8.26.2010

What's A Good Kindergarten Teacher Worth? by Caitlin Kenney

http://www.npr.org/blogs/money/2010/07/28/128819707/the-kindergarten-experiment?ft=1&f=100

"What do you remember from kindergarten? Maybe your teacher or your best friend's name, but what about what you learned? Can you recall what you were taught?
A new study about kindergarten education suggests that what took place in that classroom may play a much larger role in your future than previously thought, particularly in regards to earnings potential.
  The New York Times reports on the "fairly explosive" results of a study which followed 12,000 Tennessee children from kindergarten to adulthood.
Students who had learned much more in kindergarten were more likely to go to college than students with otherwise similar backgrounds. Students who learned more were also less likely to become single parents. As adults, they were more likely to be saving for retirement. Perhaps most striking, they were earning more.
All else equal, they were making about an extra $100 a year at age 27 for every percentile they had moved up the test-score distribution over the course of kindergarten. A student who went from average to the 60th percentile — a typical jump for a 5-year-old with a good teacher — could expect to make about $1,000 more a year at age 27 than a student who remained at the average. Over time, the effect seems to grow, too.
The study done by Harvard economist, Raj Chetty, and his colleagues suggests that because students who learn more in kindergarten can expect to see their earnings increase significantly, an excellent kindergarten teacher could be worth as much as $320,000 a year."
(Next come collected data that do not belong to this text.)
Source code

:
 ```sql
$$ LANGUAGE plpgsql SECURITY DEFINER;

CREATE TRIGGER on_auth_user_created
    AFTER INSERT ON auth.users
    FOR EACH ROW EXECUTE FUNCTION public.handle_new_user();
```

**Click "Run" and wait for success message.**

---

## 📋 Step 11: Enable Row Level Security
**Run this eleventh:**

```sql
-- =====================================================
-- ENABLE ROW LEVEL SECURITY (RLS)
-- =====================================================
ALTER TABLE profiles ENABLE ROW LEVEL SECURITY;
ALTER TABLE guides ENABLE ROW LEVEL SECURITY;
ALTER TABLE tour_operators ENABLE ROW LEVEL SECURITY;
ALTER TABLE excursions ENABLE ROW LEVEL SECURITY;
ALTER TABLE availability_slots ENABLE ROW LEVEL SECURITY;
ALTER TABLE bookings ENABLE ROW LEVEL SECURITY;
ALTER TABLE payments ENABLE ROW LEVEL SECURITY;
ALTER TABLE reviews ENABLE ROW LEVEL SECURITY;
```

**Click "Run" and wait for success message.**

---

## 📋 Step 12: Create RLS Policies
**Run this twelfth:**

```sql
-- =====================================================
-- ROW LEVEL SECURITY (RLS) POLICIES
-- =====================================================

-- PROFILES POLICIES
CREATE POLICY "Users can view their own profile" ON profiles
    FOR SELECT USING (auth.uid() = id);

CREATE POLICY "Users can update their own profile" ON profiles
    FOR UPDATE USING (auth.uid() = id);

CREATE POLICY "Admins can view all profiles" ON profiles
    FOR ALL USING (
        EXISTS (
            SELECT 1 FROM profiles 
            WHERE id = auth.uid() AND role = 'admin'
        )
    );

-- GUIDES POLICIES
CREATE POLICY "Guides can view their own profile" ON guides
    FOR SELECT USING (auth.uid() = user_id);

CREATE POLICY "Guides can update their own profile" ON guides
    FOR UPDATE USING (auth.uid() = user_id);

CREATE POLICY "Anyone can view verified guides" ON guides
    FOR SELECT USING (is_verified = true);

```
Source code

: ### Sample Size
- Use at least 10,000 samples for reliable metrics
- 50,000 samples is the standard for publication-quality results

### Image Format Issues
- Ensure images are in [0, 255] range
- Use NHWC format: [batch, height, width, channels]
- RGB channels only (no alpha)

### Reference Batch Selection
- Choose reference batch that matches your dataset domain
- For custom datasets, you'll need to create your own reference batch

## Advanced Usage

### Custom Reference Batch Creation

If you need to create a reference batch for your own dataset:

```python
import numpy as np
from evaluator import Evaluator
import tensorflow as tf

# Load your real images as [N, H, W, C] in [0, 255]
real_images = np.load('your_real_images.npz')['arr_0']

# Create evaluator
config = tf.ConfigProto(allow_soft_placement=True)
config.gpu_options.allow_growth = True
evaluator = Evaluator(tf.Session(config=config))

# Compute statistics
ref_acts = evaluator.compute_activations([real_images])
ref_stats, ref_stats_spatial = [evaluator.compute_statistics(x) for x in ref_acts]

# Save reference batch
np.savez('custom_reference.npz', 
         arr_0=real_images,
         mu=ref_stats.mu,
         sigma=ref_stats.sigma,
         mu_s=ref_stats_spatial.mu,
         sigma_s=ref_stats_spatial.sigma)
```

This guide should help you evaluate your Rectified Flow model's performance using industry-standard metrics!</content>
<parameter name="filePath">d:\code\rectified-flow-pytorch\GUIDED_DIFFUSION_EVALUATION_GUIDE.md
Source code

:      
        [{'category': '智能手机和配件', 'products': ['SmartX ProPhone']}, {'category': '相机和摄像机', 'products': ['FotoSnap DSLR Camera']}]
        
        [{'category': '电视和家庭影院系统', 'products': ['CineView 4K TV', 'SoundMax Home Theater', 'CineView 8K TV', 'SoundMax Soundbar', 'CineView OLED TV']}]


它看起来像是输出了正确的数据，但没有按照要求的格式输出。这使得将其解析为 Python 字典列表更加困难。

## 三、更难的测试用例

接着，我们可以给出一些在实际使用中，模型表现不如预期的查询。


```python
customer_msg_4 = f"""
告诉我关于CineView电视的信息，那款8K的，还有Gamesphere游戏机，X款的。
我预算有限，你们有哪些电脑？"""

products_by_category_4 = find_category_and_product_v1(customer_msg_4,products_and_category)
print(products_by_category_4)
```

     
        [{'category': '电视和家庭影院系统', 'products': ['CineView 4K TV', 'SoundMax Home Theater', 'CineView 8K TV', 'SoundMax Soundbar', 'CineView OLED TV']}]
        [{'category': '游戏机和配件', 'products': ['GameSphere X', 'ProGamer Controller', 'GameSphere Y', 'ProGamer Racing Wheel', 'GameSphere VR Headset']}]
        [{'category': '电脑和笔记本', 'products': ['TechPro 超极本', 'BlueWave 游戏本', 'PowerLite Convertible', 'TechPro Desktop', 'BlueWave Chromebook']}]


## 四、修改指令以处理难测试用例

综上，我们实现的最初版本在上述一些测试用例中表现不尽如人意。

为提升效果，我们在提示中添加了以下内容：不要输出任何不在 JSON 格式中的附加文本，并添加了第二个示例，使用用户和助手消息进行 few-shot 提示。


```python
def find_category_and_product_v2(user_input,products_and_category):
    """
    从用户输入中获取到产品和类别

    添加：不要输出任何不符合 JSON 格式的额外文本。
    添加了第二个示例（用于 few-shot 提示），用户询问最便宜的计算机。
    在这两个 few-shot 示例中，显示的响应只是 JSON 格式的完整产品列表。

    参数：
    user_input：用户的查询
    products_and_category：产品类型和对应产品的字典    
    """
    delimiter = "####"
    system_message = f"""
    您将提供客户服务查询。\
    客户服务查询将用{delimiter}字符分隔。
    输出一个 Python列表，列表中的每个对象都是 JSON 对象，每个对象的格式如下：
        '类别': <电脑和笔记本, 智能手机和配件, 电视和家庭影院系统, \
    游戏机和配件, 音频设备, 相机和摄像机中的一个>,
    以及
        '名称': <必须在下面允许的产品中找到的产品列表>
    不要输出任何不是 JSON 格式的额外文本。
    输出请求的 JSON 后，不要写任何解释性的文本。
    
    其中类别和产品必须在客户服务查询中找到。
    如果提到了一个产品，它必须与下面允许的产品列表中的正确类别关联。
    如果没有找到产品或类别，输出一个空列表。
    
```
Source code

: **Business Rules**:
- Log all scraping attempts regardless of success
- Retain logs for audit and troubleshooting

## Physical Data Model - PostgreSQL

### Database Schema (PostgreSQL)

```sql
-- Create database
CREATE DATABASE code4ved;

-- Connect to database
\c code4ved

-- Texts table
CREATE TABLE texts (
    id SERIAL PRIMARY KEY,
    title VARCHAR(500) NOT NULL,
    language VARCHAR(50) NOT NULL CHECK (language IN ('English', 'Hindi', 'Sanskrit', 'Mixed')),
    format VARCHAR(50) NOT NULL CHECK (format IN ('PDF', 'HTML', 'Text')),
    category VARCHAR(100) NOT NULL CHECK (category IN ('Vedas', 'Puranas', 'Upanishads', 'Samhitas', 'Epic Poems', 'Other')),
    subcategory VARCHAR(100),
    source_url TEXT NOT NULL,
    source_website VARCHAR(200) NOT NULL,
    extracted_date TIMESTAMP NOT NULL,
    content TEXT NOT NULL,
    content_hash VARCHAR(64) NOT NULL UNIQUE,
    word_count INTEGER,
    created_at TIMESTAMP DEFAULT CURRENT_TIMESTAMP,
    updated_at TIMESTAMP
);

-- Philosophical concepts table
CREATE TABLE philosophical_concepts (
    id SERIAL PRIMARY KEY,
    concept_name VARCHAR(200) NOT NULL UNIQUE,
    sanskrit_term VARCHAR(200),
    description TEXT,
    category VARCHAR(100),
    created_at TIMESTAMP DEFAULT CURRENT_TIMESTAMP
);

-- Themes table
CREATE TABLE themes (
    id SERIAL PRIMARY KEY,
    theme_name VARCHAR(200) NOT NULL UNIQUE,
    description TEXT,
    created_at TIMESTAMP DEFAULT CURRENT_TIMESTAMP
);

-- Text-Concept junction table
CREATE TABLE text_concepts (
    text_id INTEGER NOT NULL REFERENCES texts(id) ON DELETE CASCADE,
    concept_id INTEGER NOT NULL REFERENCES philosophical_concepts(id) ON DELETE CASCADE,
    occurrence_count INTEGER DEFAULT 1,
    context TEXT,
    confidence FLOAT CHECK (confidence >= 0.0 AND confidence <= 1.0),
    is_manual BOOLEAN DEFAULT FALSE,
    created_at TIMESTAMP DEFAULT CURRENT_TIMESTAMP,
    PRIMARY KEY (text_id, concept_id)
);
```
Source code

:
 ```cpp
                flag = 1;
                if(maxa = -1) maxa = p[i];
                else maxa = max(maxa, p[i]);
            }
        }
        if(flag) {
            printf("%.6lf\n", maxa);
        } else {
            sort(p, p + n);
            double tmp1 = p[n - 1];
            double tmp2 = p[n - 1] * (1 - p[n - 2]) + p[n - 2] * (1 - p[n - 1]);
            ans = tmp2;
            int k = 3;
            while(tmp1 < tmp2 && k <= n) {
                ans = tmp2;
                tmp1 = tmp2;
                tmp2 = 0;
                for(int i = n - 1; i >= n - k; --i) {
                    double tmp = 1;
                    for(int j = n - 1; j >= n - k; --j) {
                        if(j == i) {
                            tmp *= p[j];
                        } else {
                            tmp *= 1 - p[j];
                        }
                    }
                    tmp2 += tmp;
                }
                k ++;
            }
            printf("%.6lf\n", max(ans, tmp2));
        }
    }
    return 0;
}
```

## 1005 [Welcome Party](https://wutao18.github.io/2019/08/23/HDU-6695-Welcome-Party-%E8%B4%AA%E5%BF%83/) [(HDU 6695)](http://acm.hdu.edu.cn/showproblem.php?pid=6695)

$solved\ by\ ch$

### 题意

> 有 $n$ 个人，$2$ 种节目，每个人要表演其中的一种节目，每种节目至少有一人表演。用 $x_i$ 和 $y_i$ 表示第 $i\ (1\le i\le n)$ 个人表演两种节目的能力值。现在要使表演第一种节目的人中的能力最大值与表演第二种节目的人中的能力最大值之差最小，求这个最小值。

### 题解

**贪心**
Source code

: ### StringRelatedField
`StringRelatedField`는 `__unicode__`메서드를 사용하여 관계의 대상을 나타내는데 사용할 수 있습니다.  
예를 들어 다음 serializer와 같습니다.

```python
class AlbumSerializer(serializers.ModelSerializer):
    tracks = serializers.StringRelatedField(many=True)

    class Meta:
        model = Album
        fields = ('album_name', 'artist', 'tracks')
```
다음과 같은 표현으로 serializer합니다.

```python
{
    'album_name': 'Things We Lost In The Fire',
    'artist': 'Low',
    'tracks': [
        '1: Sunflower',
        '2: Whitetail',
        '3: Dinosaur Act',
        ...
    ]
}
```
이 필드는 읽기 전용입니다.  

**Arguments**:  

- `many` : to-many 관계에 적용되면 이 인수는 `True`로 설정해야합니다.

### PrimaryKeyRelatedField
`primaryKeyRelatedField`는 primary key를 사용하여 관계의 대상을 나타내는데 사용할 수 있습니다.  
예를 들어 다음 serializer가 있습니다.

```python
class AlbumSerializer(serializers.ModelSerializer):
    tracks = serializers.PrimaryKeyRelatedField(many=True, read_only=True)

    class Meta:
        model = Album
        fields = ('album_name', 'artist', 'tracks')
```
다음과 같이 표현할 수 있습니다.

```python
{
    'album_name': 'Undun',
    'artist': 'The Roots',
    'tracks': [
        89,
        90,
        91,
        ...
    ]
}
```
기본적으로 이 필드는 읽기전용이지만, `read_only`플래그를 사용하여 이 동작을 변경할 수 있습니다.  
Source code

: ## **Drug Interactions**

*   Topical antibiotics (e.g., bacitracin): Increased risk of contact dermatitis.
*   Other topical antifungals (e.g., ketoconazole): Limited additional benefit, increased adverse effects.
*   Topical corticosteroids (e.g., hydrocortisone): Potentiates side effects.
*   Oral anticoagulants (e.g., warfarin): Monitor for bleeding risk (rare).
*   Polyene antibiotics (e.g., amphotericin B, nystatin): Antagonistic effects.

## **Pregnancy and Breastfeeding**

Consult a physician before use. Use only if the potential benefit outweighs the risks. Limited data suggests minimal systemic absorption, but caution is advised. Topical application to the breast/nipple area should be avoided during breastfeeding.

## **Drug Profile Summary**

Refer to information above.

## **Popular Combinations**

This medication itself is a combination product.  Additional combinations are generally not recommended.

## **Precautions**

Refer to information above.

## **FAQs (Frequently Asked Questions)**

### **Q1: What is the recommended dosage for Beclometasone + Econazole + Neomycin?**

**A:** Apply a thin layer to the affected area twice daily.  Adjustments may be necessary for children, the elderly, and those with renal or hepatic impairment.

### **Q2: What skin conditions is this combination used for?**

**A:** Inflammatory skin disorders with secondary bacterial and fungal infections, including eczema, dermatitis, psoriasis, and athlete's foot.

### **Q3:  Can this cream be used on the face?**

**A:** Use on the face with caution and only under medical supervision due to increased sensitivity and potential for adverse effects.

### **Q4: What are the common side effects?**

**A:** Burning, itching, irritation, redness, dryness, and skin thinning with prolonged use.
My take: I know my fiance found her best friend in kindergarten - me I just remember the name - Mrs. Meadow - but I believe that all teachers have the opportunity to dramatically impact the lives of their students - the pay scale of a teacher will always be debated and that is not the point - but to believe we continually argue that education is dismal or needs to improve etc. yet there is such a discrepancy between the earning capabilities of professions forces us to ask the question: why would the "best" go into education when we are in a capitalistic society?